Mark Carey (Chair) and Connie Warren (Coordinator)
Far Eastern Curlew Task Force
The Far Eastern Curlew Numenius madagascariensis is one of the largest shorebirds in the world. Its very large size (900 g) and very long bill (19cm) distinguishes it from other similar species in Australia and the East Asian–Australasian Flyway (Flyway). It is endemic to the Flyway, breeding in Russia and China and migrating as far as New Zealand. Declining numbers at the species’ staging and non-breeding sites prompted the Australian Government to list the species as ‘Critically Endangered’ under EPBC Act in May 2015. In large part, the observed decline in Far Eastern Curlew numbers stems from ongoing loss of intertidal mudflat habitat at key migration staging sites in the Yellow Sea. If the main threats continue, further decline or extinction is expected.
Acknowledging the severe decline of Far Eastern Curlew, the Australian Government initiated the development of an International Single Species Action Plan under the auspices of the East Asian–Australasian Flyway Partnership (EAAFP) with the support of Australia’s bilateral migratory bird agreement partners Japan, China and the Republic of Korea and the Convention on the Conservation of Migratory Species of Wild Animals (CMS). International Single Species Action Plans are an important instrument to promote and coordinate activities that seek to protect and restore habitat, and to mitigate obstacles to migration and other controlling factors that might endanger species. Australia also recently developed an International Single Species Action Plan for Loggerhead Turtles in the South Pacific Ocean that was unanimously endorsed by relevant Range States and CMS in November 2014.
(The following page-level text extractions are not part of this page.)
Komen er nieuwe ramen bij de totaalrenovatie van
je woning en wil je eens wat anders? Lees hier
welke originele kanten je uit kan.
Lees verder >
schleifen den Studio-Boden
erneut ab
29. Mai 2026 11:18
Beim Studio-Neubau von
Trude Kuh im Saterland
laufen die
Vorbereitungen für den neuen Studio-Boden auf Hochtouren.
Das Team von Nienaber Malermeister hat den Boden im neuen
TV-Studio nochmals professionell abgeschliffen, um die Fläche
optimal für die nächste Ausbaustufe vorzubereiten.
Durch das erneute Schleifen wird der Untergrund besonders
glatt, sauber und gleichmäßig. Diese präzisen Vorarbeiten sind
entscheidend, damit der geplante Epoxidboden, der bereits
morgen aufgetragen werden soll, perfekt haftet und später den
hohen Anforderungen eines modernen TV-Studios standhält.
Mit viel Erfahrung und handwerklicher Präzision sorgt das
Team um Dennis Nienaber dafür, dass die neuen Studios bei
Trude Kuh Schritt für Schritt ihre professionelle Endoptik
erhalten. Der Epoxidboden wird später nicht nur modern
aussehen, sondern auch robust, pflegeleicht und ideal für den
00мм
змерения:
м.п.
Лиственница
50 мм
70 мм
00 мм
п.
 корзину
For the past two years, all Range States, CMS Parties, EAAFP Partners, relevant non-government organisations and researchers have been actively engaged in developing the Action Plan for Far Eastern Curlew. The Action Plan was designed to outline an internationally agreed list of activities necessary along the flyway, to improve the understanding of the species’ status, to halt its decline and support its long-term survival. The Action Plan addresses key threats at important sites along the flyway, ranging from the breeding grounds, stop-over (or staging) and non-breeding sites.
The goal of the Action Plan is to return the Far Eastern Curlew to a positive population growth rate for at least three generations. Essential actions identified in the Action Plan to achieve this are to:
- Identify, protect and manage remaining sites used by the species during its annual cycle
- Reduce or eliminate illegal harvesting and incidental bycatch
- Robustly monitor the species’ population trend
- Determine key demographic parameters to support population modelling
- Constitute a Far Eastern Curlew Task Force and keep it functioning until the goal is achieved.
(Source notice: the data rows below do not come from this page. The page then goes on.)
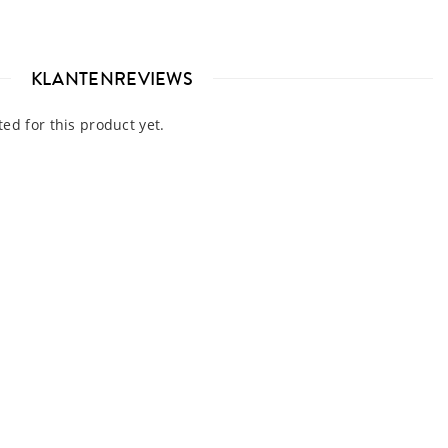
KLANTENREVIEWS
d for this product yet.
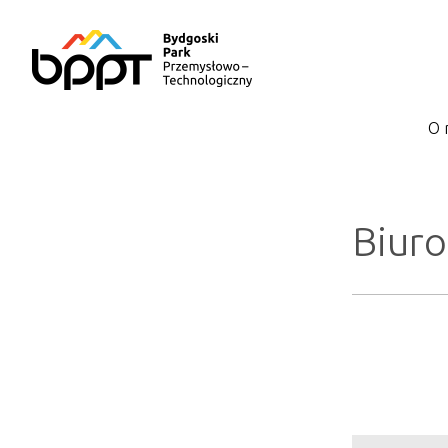
O 
Biur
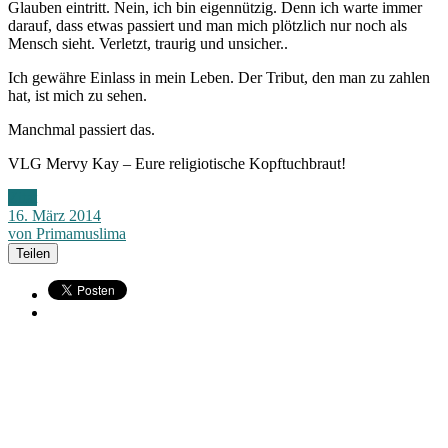
Glauben eintritt. Nein, ich bin eigennützig. Denn ich warte immer
darauf, dass etwas passiert und man mich plötzlich nur noch als
Mensch sieht. Verletzt, traurig und unsicher..
Ich gewähre Einlass in mein Leben. Der Tribut, den man zu zahlen
hat, ist mich zu sehen.
Manchmal passiert das.
VLG Mervy Kay – Eure religiotische Kopftuchbraut!
Zitat
16. März 2014
von Primamuslima
Teilen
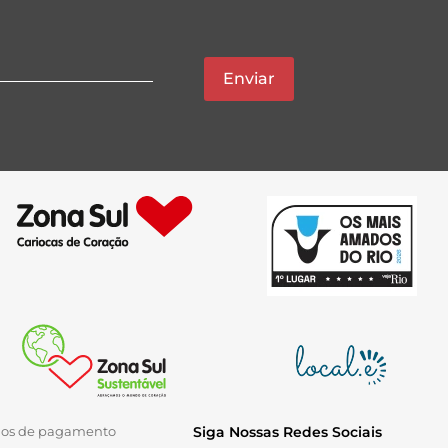
Enviar
ios de pagamento
Siga Nossas Redes Sociais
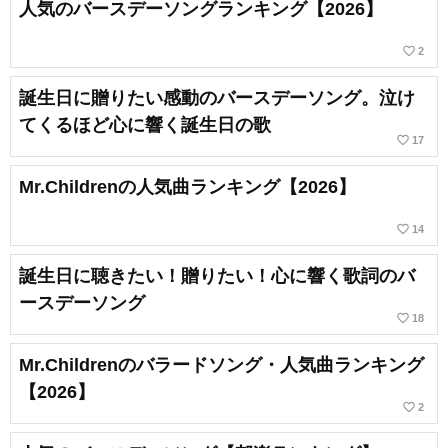
人気のバースデーソングランキング【2026】
favorite_border
2
誕生日に贈りたい感動のバースデーソング。泣け
てくるほど心に響く誕生日の歌
favorite_border
17
Mr.Childrenの人気曲ランキング【2026】
favorite_border
14
誕生日に聴きたい！贈りたい！心に響く歌詞のバ
ースデーソング
favorite_border
18
Mr.Childrenのバラードソング・人気曲ランキング
【2026】
favorite_border
2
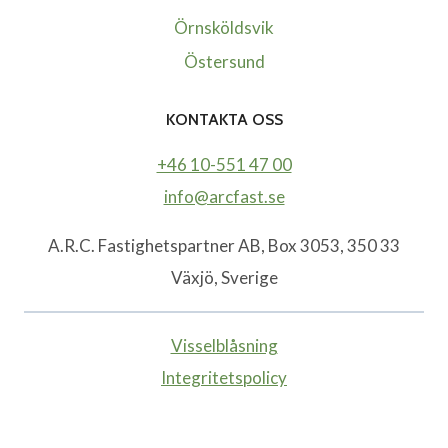
Örnsköldsvik
Östersund
KONTAKTA OSS
+46 10-551 47 00
info@arcfast.se
A.R.C. Fastighetspartner AB, Box 3053, 350 33
Växjö, Sverige
Visselblåsning
Integritetspolicy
At the 9th Meeting of the Partners in January 2017, Australia introduced the final Far Eastern Curlew Single Species Action Plan for agreement, along with the revised Task Force Terms of Reference and an ambitious 2-year workplan. All papers were unanimously approved and Australia was re-elected as Chair of the Task Force, with BirdLife Australia elected as Task Force coordinator.
The mechanism of an International Single Species Action plan has been proven to be effective in improving and coordinating conservation efforts. The Action Plan will be coordinated by the Far Eastern Curlew Task Force established under the EAAFP and is designed to be implemented by governments and non-government bodies. The Single Species Action Plan provides an important tool for promoting and coordinating conservation at an international, national and regional level. The Action Plan provides guidance for Range States, CMS Parties, EAAFP Partners, conservationists, researchers and habitat managers over the next decade, while also providing a model for further advancing migratory bird conservation throughout the flyway.
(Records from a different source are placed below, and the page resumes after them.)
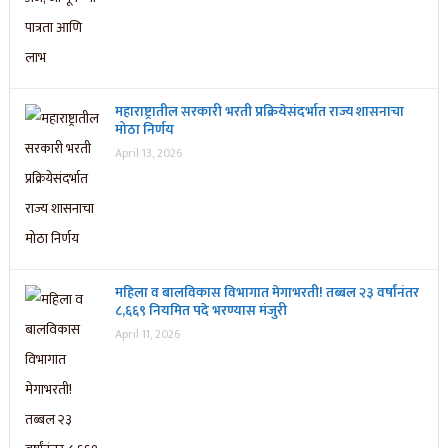
महाराष्ट्रातील सरकारी भरती प्रक्रियेसंदर्भात राज्य शासनाचा
मोठा निर्णय
April 13, 2026
महिला व बालविकास विभागात मेगाभरती! तब्बल २३ वर्षांनंतर
८,६६९ नियमित पदे भरण्यास मंजुरी
April 11, 2026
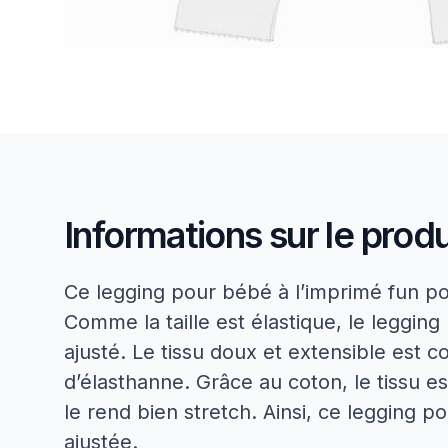
Informations sur le produ
Ce legging pour bébé à l’imprimé fun pos
Comme la taille est élastique, le leggin
ajusté. Le tissu doux et extensible est
d’élasthanne. Grâce au coton, le tissu est
le rend bien stretch. Ainsi, ce legging 
ajustée.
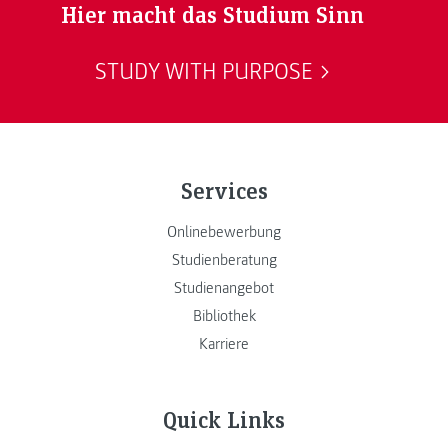
Hier macht das Studium Sinn
STUDY WITH PURPOSE
Services
Onlinebewerbung
Studienberatung
Studienangebot
Bibliothek
Karriere
Quick Links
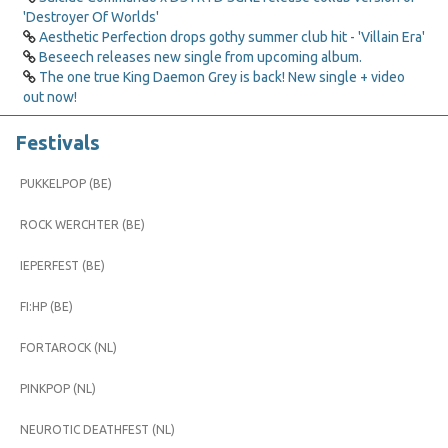
'Destroyer Of Worlds'
Aesthetic Perfection drops gothy summer club hit - 'Villain Era'
Beseech releases new single from upcoming album.
The one true King Daemon Grey is back! New single + video
out now!
Festivals
PUKKELPOP (BE)
ROCK WERCHTER (BE)
IEPERFEST (BE)
FI:HP (BE)
FORTAROCK (NL)
PINKPOP (NL)
NEUROTIC DEATHFEST (NL)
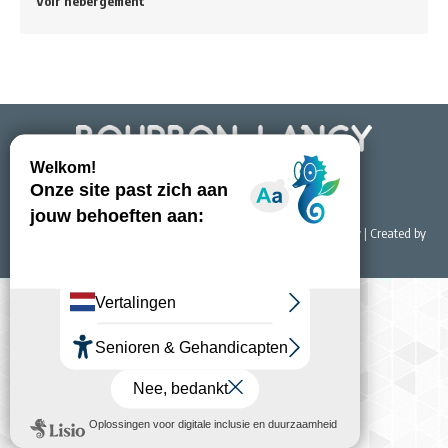
Voir hébergement
© 2022 Office de Tourisme & du Thermalisme de Bourbon-Lancy | Created by
NET EASY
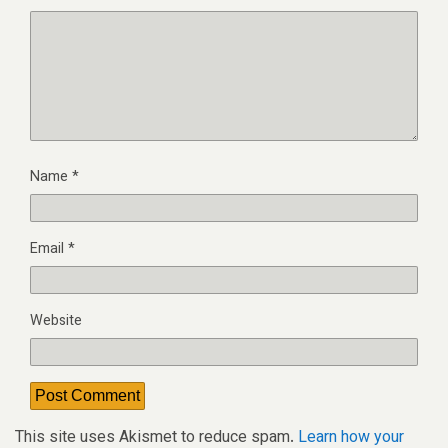
Name
*
Email
*
Website
This site uses Akismet to reduce spam.
Learn how your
The development of the Action Plan demonstrates Australia’s commitment to the conservation of transboundary species listed under the three migratory bird agreements and the CMS. The Far Eastern Curlew is one of 20 priority bird species identified the Australian Government’s Threatened Species Strategy and the Action Plan is an important mechanism to achieve lasting success. Australia also took the opportunity to announce the $500,000 National Environmental Science Programme Threatened Species Recovery Hub research project focusing on Far Eastern Curlew recently approved by the Australian Government Minister for the Environment and Energy.
All Range States must act quickly to halt the Far Eastern Curlew’s imminent extinction. All threats must be minimised or preferably eliminated within the next decade. International and regional cooperation is essential to prevent extinction of this migratory shorebird. The Far Eastern Curlew Task Force will continue to work intersessionally with Range States, Partners and stakeholders to facilitate implementation of the Action Plan and report on progress at the next Meeting of Partners in 2019.